許昭蘭
她不顧勸阻,只身前往碗底村。早上七點出發(fā),坐兩小時動車,轉(zhuǎn)三小時汽車,再走個把小時山路,才到碗底村。碗底村原名是什么,已無人記得。村民們只知道,村子很小,指甲蓋大的地方,四周纏著山,猶如扒光米飯照見的粗陋碗底。
她后來直接尋到村學(xué)校。校長正在給孩子們上課,講“刻舟求劍”的故事。她站在窗外認真聽,眉毛一挑,心想如果是她把劍弄丟了,她會直接跳下河,找劍去。
校長上完課,正準備打口水喝,一眼瞥見教室外頭杵著個人,滿頭銀發(fā)被風(fēng)撩撥著,仿佛風(fēng)中怒放的白菊花。校長問:“您找誰?”她笑著說:“我找你。”校長愣住。她又說:“我想來這里當(dāng)老師。從前我就是老師,教語文,雖然退休了,但教孩子沒問題的。”說著,她從包里掏出教師證和六七張優(yōu)秀教師獎狀。

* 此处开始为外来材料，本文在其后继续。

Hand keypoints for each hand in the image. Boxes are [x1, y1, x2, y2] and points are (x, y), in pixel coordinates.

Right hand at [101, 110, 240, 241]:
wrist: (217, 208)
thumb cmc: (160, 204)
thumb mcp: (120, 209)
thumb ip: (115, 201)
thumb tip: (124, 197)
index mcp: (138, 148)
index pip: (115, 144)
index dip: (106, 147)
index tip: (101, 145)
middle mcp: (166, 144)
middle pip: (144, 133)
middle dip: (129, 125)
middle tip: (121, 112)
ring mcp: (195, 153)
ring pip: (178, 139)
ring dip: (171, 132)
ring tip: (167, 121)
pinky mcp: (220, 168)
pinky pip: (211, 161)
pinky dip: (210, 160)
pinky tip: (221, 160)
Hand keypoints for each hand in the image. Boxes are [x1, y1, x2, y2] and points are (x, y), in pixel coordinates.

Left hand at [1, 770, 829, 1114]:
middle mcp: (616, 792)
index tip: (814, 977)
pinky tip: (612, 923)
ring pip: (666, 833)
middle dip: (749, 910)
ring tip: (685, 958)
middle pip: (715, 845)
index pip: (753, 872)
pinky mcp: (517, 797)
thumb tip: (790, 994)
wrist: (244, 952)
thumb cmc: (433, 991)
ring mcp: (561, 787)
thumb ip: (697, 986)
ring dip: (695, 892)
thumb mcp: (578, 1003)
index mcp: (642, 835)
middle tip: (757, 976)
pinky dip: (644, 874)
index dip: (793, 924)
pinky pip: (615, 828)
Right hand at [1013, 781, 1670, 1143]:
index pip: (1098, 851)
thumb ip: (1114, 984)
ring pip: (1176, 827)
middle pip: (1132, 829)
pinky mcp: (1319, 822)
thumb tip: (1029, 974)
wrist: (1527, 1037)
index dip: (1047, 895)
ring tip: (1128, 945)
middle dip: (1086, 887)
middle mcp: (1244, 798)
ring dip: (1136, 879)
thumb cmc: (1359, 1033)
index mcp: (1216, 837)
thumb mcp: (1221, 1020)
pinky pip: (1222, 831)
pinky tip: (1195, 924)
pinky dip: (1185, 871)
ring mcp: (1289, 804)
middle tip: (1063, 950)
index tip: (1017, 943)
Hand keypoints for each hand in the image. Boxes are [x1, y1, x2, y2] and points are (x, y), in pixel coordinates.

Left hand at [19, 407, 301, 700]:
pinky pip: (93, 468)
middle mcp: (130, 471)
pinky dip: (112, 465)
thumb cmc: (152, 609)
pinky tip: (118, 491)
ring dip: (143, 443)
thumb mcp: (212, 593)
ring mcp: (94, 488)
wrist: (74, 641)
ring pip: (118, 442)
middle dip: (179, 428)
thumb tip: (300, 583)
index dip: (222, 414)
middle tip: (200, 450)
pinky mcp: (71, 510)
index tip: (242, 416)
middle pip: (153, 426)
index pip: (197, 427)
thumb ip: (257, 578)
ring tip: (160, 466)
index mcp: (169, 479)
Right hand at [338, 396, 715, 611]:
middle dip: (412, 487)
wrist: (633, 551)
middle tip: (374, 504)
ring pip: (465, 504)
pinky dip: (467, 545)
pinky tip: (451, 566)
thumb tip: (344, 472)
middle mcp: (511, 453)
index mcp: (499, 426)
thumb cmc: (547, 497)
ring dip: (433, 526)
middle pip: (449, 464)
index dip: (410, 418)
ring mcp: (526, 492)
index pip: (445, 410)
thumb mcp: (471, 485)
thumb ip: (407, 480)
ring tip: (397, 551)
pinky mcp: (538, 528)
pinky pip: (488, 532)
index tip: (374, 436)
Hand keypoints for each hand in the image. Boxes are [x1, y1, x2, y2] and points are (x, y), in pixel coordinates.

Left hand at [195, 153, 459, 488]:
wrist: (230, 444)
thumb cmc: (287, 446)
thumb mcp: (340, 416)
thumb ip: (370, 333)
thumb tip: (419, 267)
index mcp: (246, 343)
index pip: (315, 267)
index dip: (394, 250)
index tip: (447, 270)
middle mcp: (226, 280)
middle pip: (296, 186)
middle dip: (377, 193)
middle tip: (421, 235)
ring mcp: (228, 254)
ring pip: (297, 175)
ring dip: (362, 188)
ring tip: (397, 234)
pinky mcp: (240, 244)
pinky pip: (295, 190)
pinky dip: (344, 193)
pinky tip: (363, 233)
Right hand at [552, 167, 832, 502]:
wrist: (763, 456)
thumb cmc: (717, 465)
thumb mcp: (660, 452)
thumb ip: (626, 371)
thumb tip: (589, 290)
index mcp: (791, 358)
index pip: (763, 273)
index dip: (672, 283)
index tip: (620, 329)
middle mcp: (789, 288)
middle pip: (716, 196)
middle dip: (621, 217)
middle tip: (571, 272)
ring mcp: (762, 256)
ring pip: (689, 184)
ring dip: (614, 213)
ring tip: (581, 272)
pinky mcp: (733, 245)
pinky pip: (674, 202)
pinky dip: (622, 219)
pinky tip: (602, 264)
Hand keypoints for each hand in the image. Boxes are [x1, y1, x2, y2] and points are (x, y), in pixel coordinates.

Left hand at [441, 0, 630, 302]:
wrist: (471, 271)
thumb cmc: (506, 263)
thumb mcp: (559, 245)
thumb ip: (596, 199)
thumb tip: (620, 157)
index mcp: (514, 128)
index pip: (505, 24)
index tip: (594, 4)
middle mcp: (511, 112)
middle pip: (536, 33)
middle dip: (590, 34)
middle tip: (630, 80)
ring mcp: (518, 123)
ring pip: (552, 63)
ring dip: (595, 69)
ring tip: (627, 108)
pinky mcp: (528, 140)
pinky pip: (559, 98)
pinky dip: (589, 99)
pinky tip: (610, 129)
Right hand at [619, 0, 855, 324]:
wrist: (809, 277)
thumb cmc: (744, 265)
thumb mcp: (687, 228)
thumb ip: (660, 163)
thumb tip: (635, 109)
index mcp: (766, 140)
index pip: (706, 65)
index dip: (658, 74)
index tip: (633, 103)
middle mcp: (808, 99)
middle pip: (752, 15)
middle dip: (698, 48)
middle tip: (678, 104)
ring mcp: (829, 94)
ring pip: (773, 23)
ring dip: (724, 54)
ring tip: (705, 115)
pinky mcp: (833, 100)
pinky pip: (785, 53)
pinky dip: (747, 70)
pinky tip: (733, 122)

校長看看獎狀,省優(yōu)秀教師,日期卻是十幾年前。校長很為難:“阿姨,您今年多大?”她回說:“六十三。”校長又說:“阿姨,您這歲數(shù)該是享福的時候,咋巴巴來受這份苦?”她眨巴著眼說:“人總得有追求不是?”校長將她安置在學(xué)校宿舍,想著回頭再好好地勸她。
她把包擱床上,四周打量。這宿舍簡單,一桌一床一木架,木架上擱著搪瓷臉盆。她掏出手機:“喂,兒子,我到了……不累不累,你老媽身子骨硬朗著呢……挺好的,校長人不錯,還給我找了間宿舍歇腿……你忙你的,掛了哈。”
孩子放學(xué),日頭也放了學(xué),校長張羅著弄了三樣菜,白的綠的紅的顏色很豐富,一盤野菜,一碗白蘿卜絲湯,一盤紅蘿卜炒肉。那肉絲仿佛女孩子的心事,在蘿卜堆里遮遮掩掩。